Until the long-term safety of the birth control pill has been proven for babies, I would be seriously concerned about recommending its use to breast-feeding mothers.
Teenagers And The Pill
According to Dr. Steinberg, "Once menstruation has begun, the growth spurt in adolescents is usually completed. Therefore, (the birth control pill) can be safely used without fear of growth inhibition." (Diagnosis, July/87).
However, the main risk for teenage women is the serious risk of chlamydial infection and sterility. Since the pill makes the teenage user more susceptible to chlamydial infections, and provides no protection against chlamydia or other sexually transmitted diseases, including AIDS, barrier methods are the preferred method for teenagers who can reliably use them.

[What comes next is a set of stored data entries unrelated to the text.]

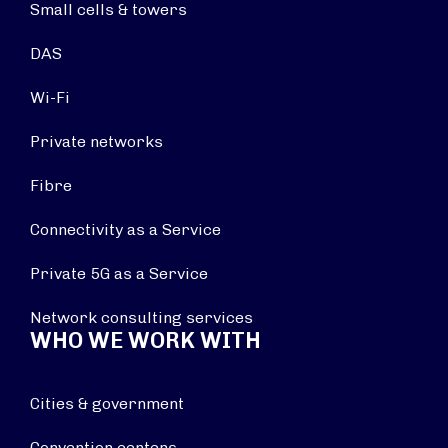
Small cells & towers
DAS
Wi-Fi
Private networks
Fibre
Connectivity as a Service
Private 5G as a Service
Network consulting services
WHO WE WORK WITH
Cities & government
Convention centers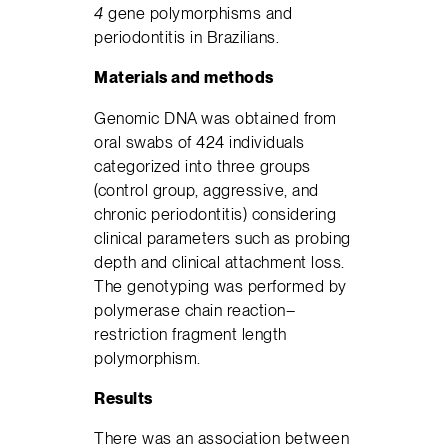
4
gene polymorphisms and
periodontitis in Brazilians.
Materials and methods
Genomic DNA was obtained from
oral swabs of 424 individuals
categorized into three groups
(control group, aggressive, and
chronic periodontitis) considering
clinical parameters such as probing
depth and clinical attachment loss.
The genotyping was performed by
polymerase chain reaction–
restriction fragment length
polymorphism.
Results
There was an association between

The Pill And Women Over 35
The birth control pill is now being recommended for women over 35 who do not smoke or have other risk factors. Taking the pill may mask the beginning of menopause. Women over 35 should be followed in the first six months for blood lipids and blood pressure levels, and possibly fasting blood sugar levels as well.
Dr. Diane Millar suggests the use of the mini-pill or the progesterone only pill for older women. It has a slightly higher failure rate than the combination pill, but it may be safer overall. However, there may be an increased risk of tubal pregnancy with this pill.
Dr. Steinberg notes that older women who come off the pill may develop problems, "including menstrual irregularities, which may require surgical treatment or hormonal intervention." (Ontario Medicine, Sept/92).
However, at present there are no well designed studies that establish the safety of continued use of birth control pill past age 40. These studies may not be available for another ten years.
Thyroid And Adrenal Effects
The pill alters thyroid function blood tests, but this is not thought to be significant. In addition, it also alters adrenal function tests but this is not thought to pose any risk to health.
Pill users definitely have an increased risk of getting persistent and difficult to treat yeast infections. The pill is a definitive causative agent in the developing of chronic candida syndrome, a widespread infection of candida that involves every organ system in the body.